Negligent Training Case Law

Negligent training is merely a specific negligent supervision theory by another name. See Gainey v. Kingston Plantation, No. 4:06-3373-RBH, 2008 WL 706916, at 7 n. 4 (D.S.C. Mar. 14, 2008) (“It does not appear that South Carolina recognizes a claim for negligent training separate and apart from one for negligent supervision.”). Holcombe v. Helena Chem. Co., 238 F. Supp. 3d 767, 772 (D.S.C. 2017).

13. Does your jurisdiction have an independent claim for spoliation?  If not, what are the sanctions or repercussions for spoliation?

No. Spoliation in SC is defined as the destruction or material alteration of evidence or to the failure to preserve property for another’s use as evidence in pending or reasonably foreseeable litigation.” Silvestri v.
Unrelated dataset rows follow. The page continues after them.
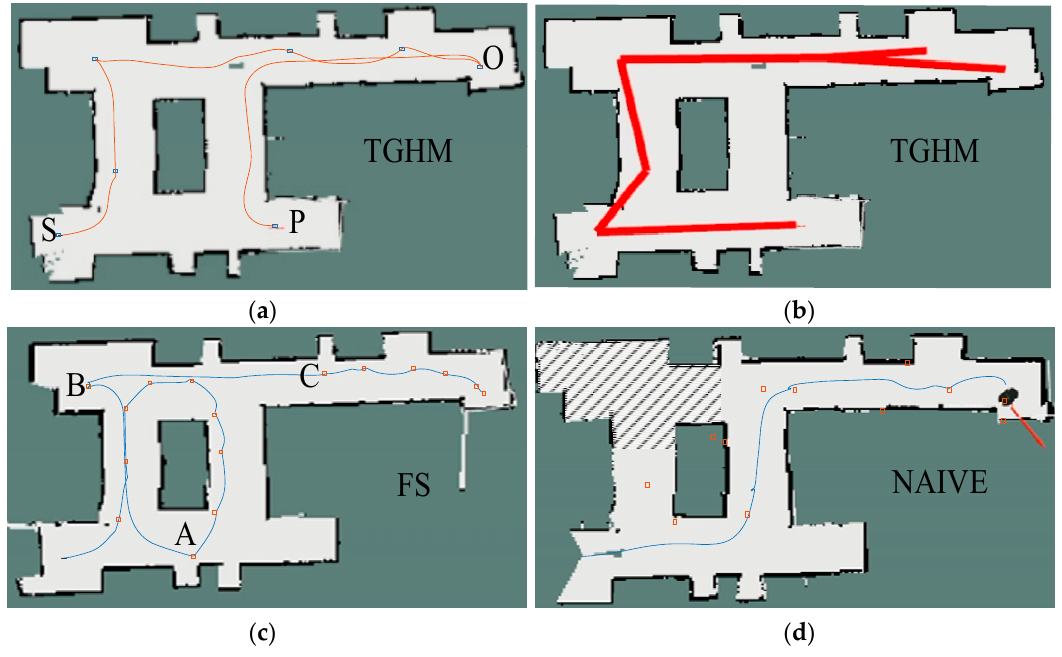
Figure 13. Trajectory graph: ( a ) TGHM; ( b ) grid–topology hybrid map; ( c ) FS; ( d ) Naïve.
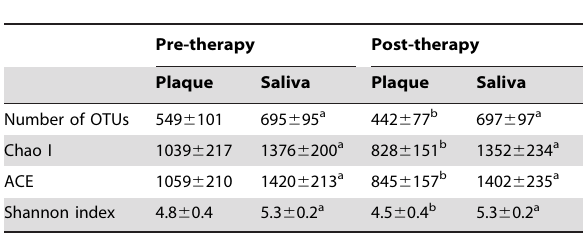
Table 3. Sequence diversity in each sample.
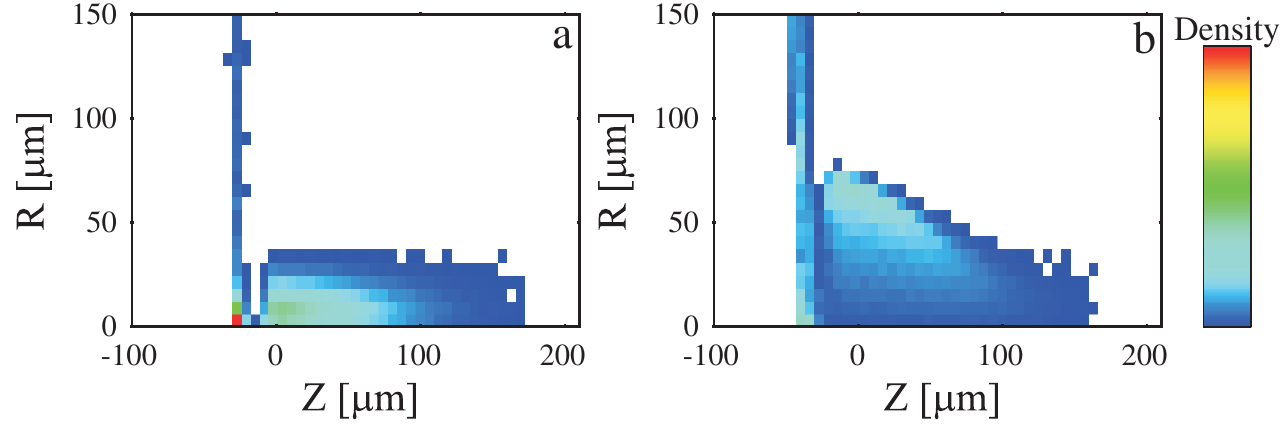
FIG. 14. (Color) Density plot of the radial profile of the bunch during trapping without (a) and with space charge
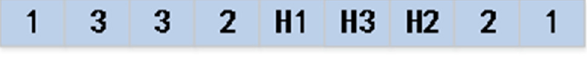
Figure 3. Process Encoding with the Heat Treatment as a Node.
Question: Give a one-sentence summary of this figure.
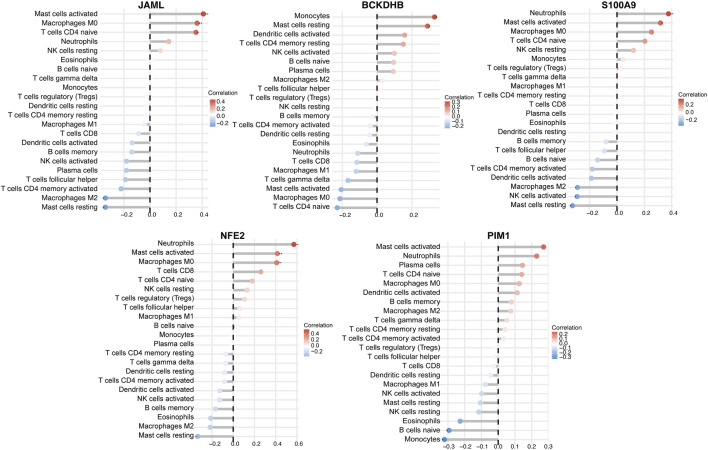
Answer: Correlation analysis between feature genes and gene–immune infiltration in PAD.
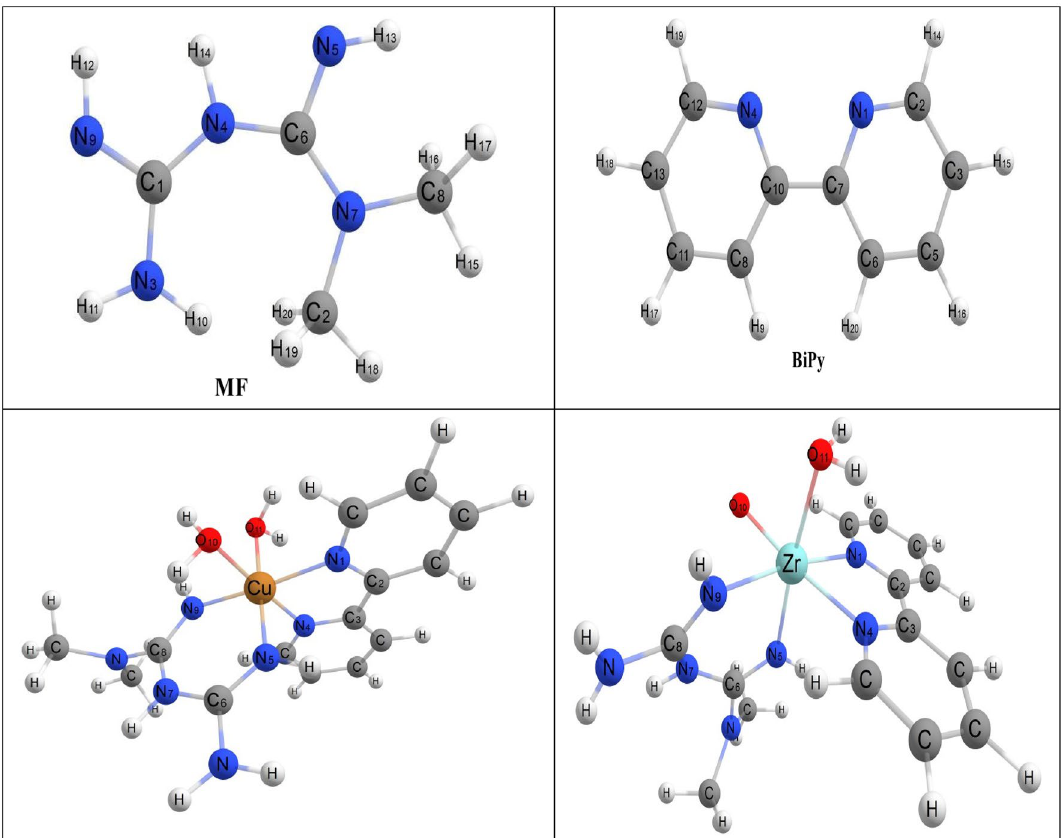
Figure 3. DFT-optimized geometry of MF, Bipy and their metal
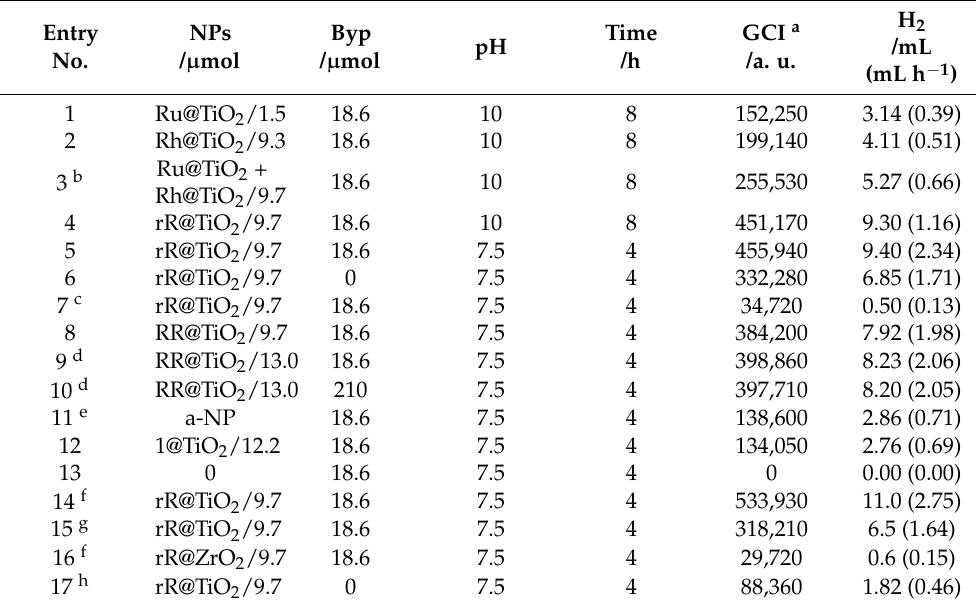
Table 4. Performed dihydrogen generating experiments; see Table 2 for NP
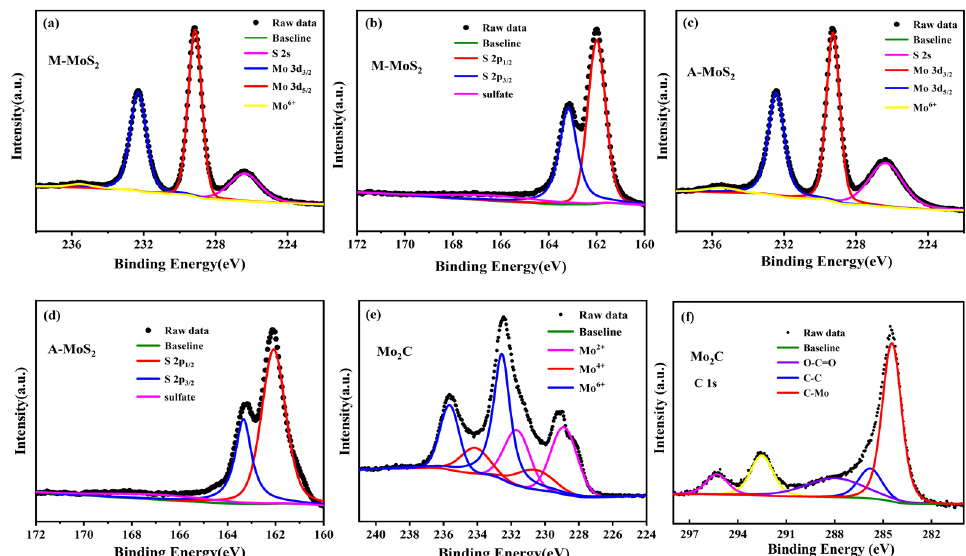
Figure 4. High-resolution XPS spectra of the Mo 3d ( a , c ), S 2p ( b , d ) regions of O-MoS 2 and W-MoS 2 respectively, and the Mo 3d ( e ), C 1s ( f ) regions of Mo 2 C.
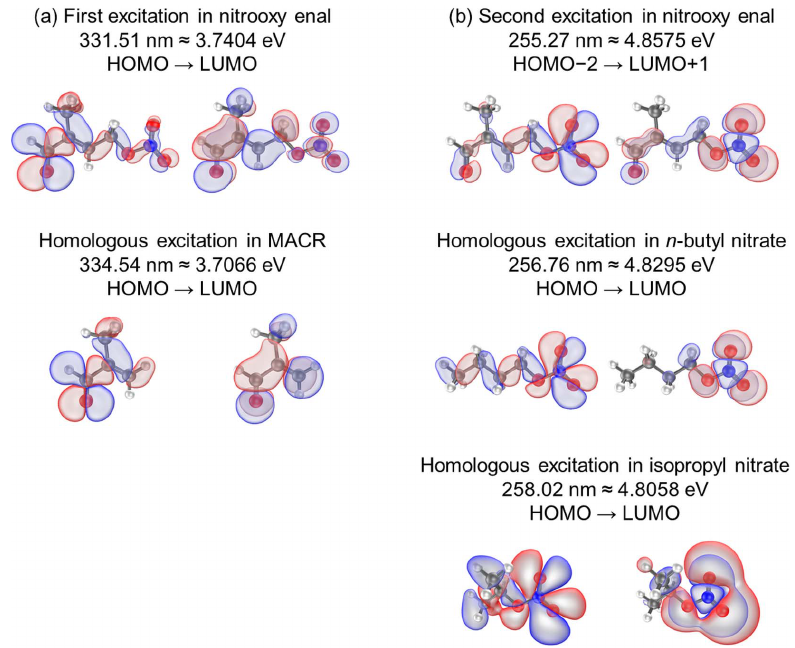
Figure 5. Molecular orbital analysis of the first (a) and second (b) electronic excitations of the nitrooxy enal, along with analogous excitations of MACR, isopropyl nitrate, and n -butyl nitrate. The blue and red colors represent the opposite phases of molecular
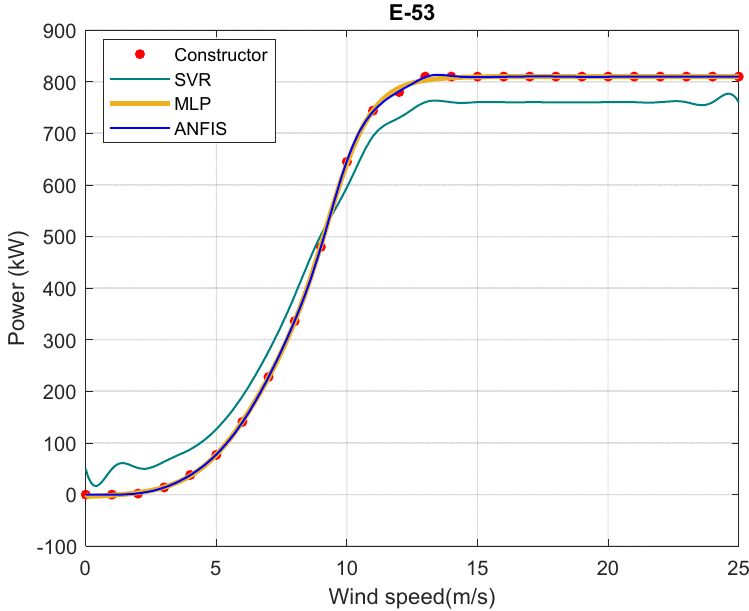
Figure 6. Characteristic power curve modeling for E-48.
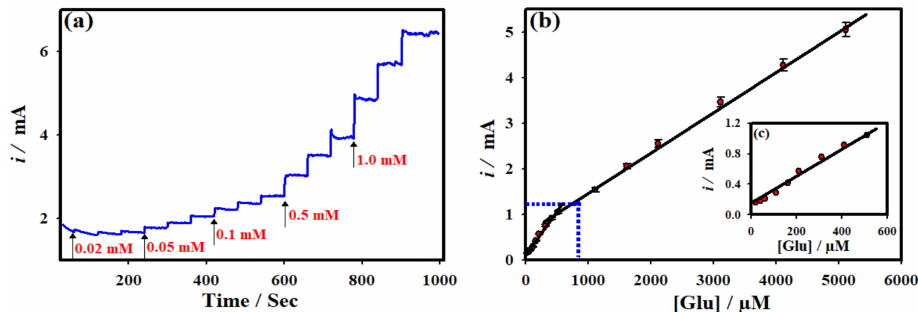
Figure 3. ( a ) CA i-t curve of NC-NiS@NS-NiS|NF sensing electrode measured in 1.0 M KOH with several of glucose concentrations (20.0 µ M–5.0 mM) at the constant applied potential 0.50 V. ( b ) The corresponding calibration plot. ( c ). Expanded view of the calibration plot of Figure 3b.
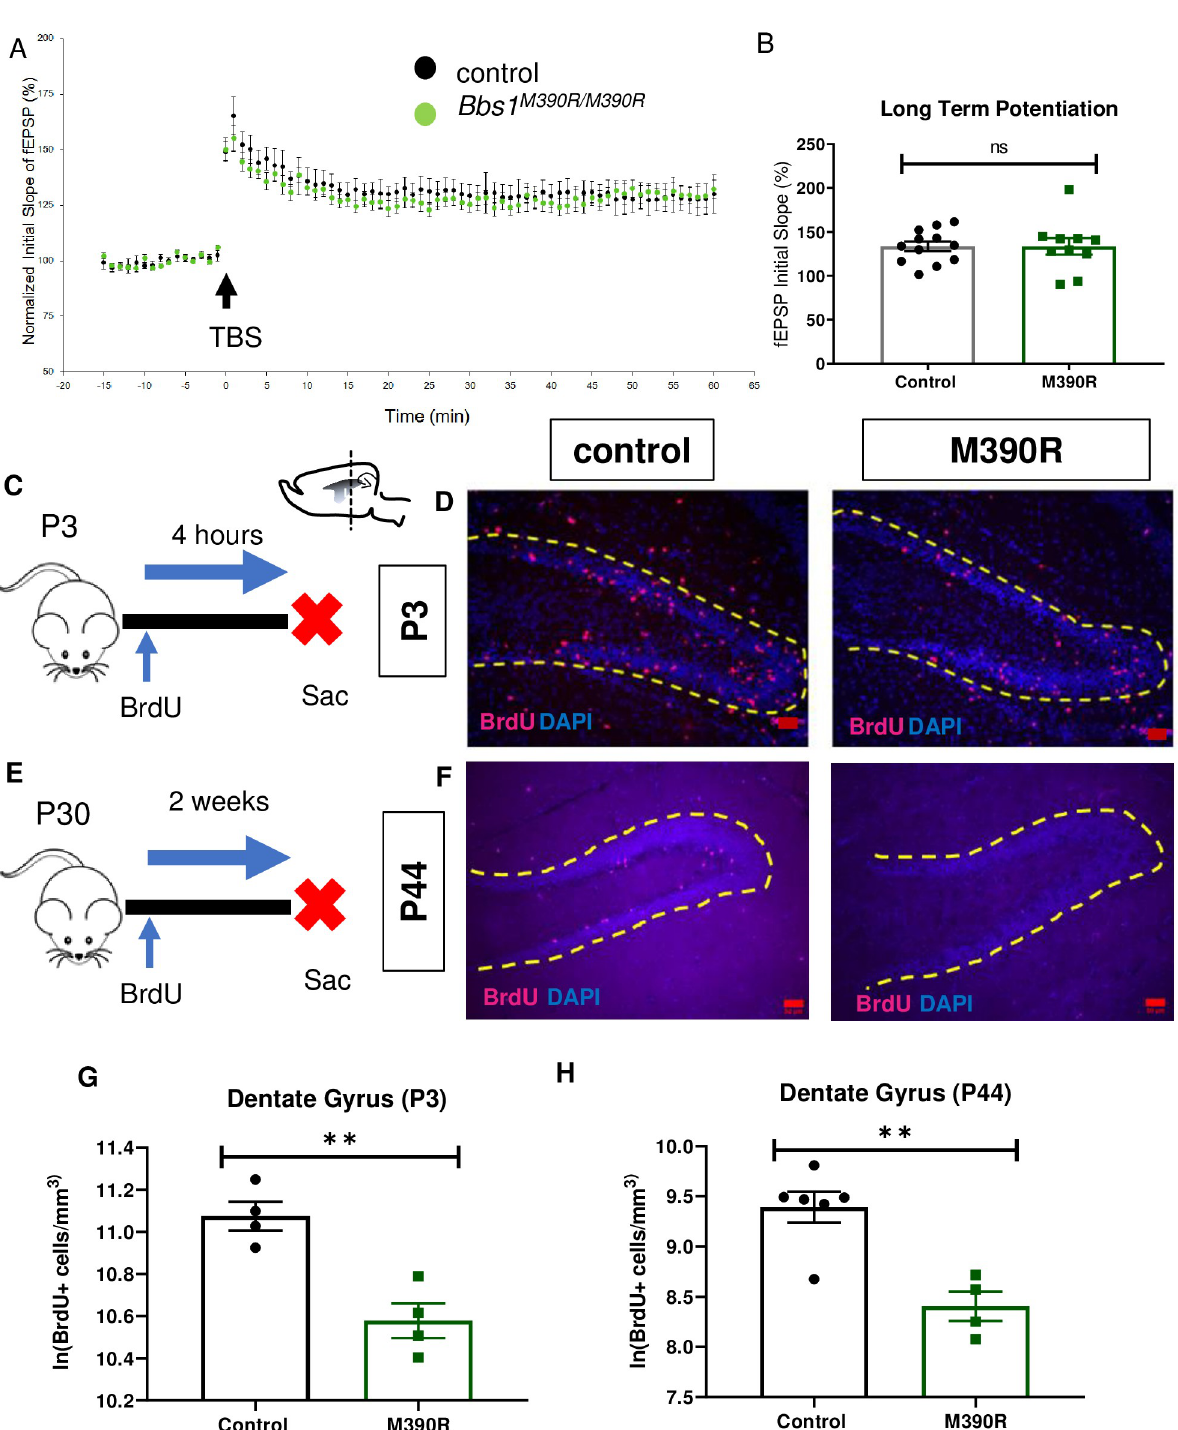
Fig 5. Bbs1 M390R/M390R mice have decreased hippocampal proliferation. A.) Normalized initial slope (%) recordings of field excitatory post synaptic potentials (fEPSP) in the hippocampal CA1 Schaffer-collateral pathway between 2 month male control mice (n = 17, 4 mice) and Bbs1 M390R/M390R mice (n = 16, 4 mice). LTP was induced by 12 theta burst stimulation (TBS). B.) The Long-Term Potentiation (average of last five minutes of normalized initial slope of fEPSP) in the hippocampal CA1 Schaffer-collateral pathway between 2 month male control mice (n = 17, 4 mice) and Bbs1 M390R/M390R mice (n = 16, 4 mice) did not differ significantly (Welch’s t-test, P = 0.8407). C.) Schematic diagram of the BrdU injections of postnatal day 3 (P3) mice. P3 mice were IP injected with 300mg/kg BrdU, and taken down four hours later. Sac = Sacrifice. D.) Inverted fluorescent microscope images of the P3 Dentate Gyrus. The sections were stained with Bromodeoxyruidine (BrdU) and counterstained with the nuclear marker,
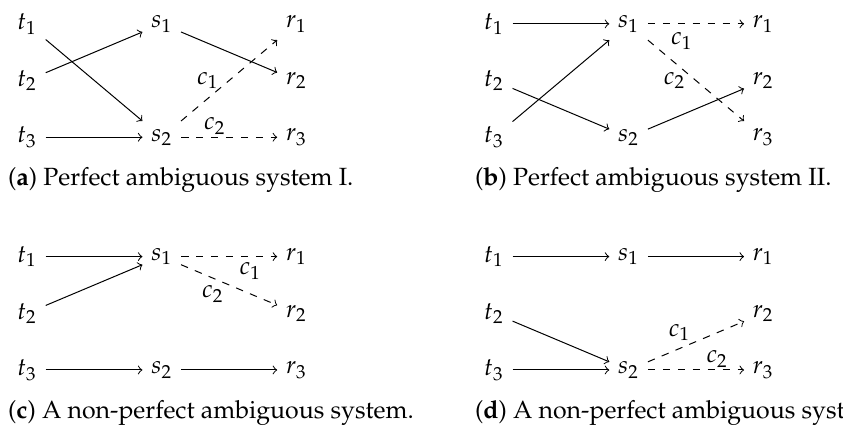
Figure 3. The two perfect ambiguous systems of the CB game are shown in ( a , b ), both of which achieve an expected utility of 1. Two (of 12) exemplary non-perfect but evolutionarily stable pooling systems of the CB game are shown in ( c , d ), both of which achieve an expected utility of 5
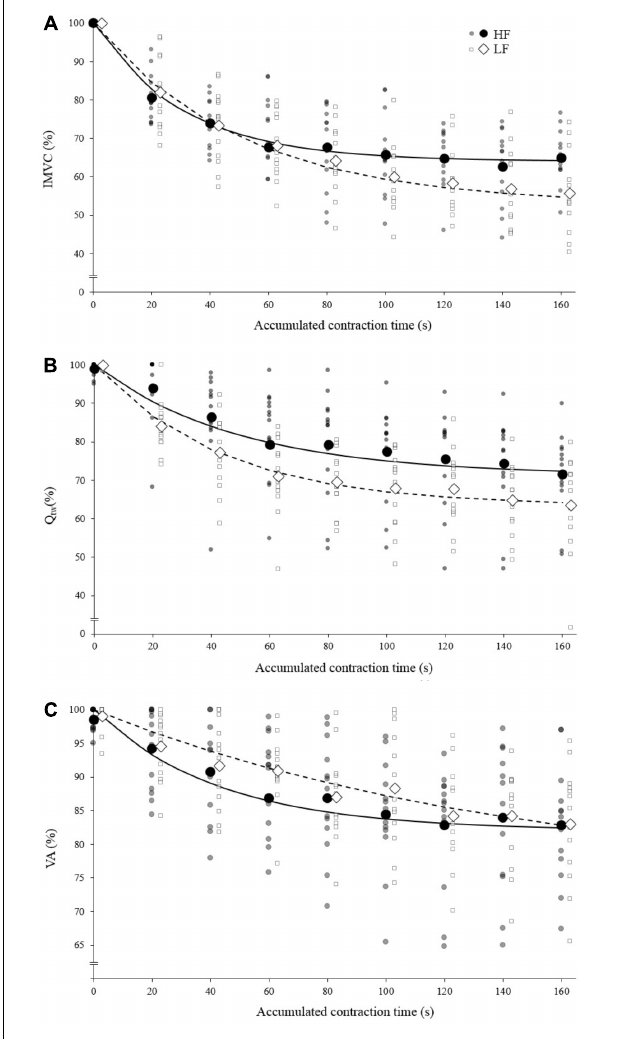
FIGURE 2 | Mean fatigue kinetics for isokinetic knee extensions performed with high force (HF; black) and low force (LF; white). Individual data are represented by the small markers. (A) Torque (Isometric Maximal Voluntary Contraction) – time relationship. (B) Evoked torque (Q tw ) – time relationship. (C) Voluntary activation (VA) – time relationship; IMVC, Q tw and VA are expressed as a percentage of the maximal value. The solid/dotted line corresponds to exponential modeling of the relationship for HF and LF, respectively. Markers representing HF and LF conditions are slightly shifted for a visualization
Gen. Motors Corp., 271 F.3d 583, 590 (4th Cir. 2001). The SC Supreme Court has declined to recognize the tort of negligent spoliation of evidence as an independent cause of action. Cole Vision Corp. v. Hobbs, 394 S.C. 144, 154, 714 S.E.2d 537, 542 (2011). This does not preclude parties from asserting spoliation as a defense. Id. “[T]he effect of the doctrine of spoliation, when applied in a defensive manner, is to allow a defendant to exculpate itself from liability because the plaintiff has barred it from obtaining evidence….” Robert L. Tucker, The Flexible Doctrine of Spoliation of Evidence: Cause of Action, Defense, Evidentiary Presumption, and Discovery Sanction, 27 U. Tol. L.Rev. 67, 75 (1995). A party may also be sanctioned for spoliation where the party had a duty to preserve material evidence and willfully engaged in conduct that resulted in the loss or destruction of such evidence at a time when the party knew—or should have known—that the destroyed evidence was or could be relevant in litigation. Turner v. United States, 736 F.3d 274, 282 (4th Cir. 2013).

A party seeking sanctions based on the spoliation of evidence must establish, inter alia, that the alleged spoliator had a duty to preserve material evidence. This duty arises “not only during litigation but also extends to that period before the litigation when a party reasonably should know that the evidence may be relevant to anticipated litigation.” Silvestri v. Gen. Motors Corp., 271 F.3d 583, 591 (4th Cir.2001). Generally, it is the filing of a lawsuit that triggers the duty to preserve evidence. Victor Stanley, Inc. v. Creative Pipe, Inc., 269 F.R.D. 497, 522 (D.Md.2010). Moreover, spoliation does not result merely from the “negligent loss or destruction of evidence.” Vodusek, 71 F.3d at 156. Rather, the alleged destroyer must have known that the evidence was relevant to some issue in the anticipated case, and thereafter willfully engaged in conduct resulting in the evidence’s loss or destruction. See id. Although the conduct must be intentional, the party seeking sanctions need not prove bad faith. Id. See Id, Turner v. United States, 736 F.3d 274, 282 (4th Cir. 2013). Any particular sanctions imposed by the court would vary case by case.